EXERCISE DETAILS:
Reproduce the GM recall report passage from "Those are some" to "punishing five more.", substituting "outside counsel" for "outside lawyer".

GM was for years a place where employees agreed to fix problems but never did, feared alerting superiors to car-safety concerns and avoided taking notes in meetings lest they be held liable for product shortcomings.
Those are some of the findings buried within the 325-page investigative report by General Motors Co.’s outside lawyer Anton Valukas, who led a three-month probe seeking to answer why it took the largest U.S. automaker more than a decade to recall 2.59 million vehicles with potentially fatal flaws. The report blamed a lack of urgency in the engineering and legal departments coupled with fundamental failures to understand how the company’s cars worked, even as it didn’t reveal any conspiracy to cover up facts. Chief Executive Officer Mary Barra herself was held blameless, and she dismissed 15 employees for their roles along with punishing five more.
“This should have never happened,” Barra told about 1,000 employees yesterday at GM’s technical center in suburban Detroit. “It is simply unacceptable.”

DATA RECORDS:
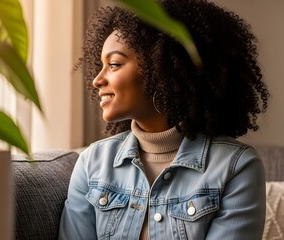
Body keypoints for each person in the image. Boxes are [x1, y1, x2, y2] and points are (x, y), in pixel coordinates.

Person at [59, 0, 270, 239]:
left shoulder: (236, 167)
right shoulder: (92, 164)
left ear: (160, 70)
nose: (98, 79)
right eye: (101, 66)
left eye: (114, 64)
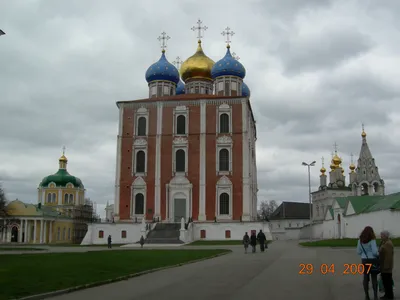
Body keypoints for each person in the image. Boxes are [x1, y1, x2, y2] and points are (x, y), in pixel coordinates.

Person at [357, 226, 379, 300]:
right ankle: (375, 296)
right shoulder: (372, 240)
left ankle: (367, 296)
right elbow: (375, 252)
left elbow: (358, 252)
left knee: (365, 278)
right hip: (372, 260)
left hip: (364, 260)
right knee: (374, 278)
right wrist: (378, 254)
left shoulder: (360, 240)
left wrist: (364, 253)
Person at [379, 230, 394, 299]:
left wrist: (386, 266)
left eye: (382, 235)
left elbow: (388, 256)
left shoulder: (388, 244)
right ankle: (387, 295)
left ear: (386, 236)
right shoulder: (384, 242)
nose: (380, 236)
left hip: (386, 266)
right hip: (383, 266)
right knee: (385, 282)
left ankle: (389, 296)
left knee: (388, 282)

OUTPUT OF THE TASK:
Those are some of the findings buried within the 325-page investigative report by General Motors Co.’s outside counsel Anton Valukas, who led a three-month probe seeking to answer why it took the largest U.S. automaker more than a decade to recall 2.59 million vehicles with potentially fatal flaws. The report blamed a lack of urgency in the engineering and legal departments coupled with fundamental failures to understand how the company’s cars worked, even as it didn’t reveal any conspiracy to cover up facts. Chief Executive Officer Mary Barra herself was held blameless, and she dismissed 15 employees for their roles along with punishing five more.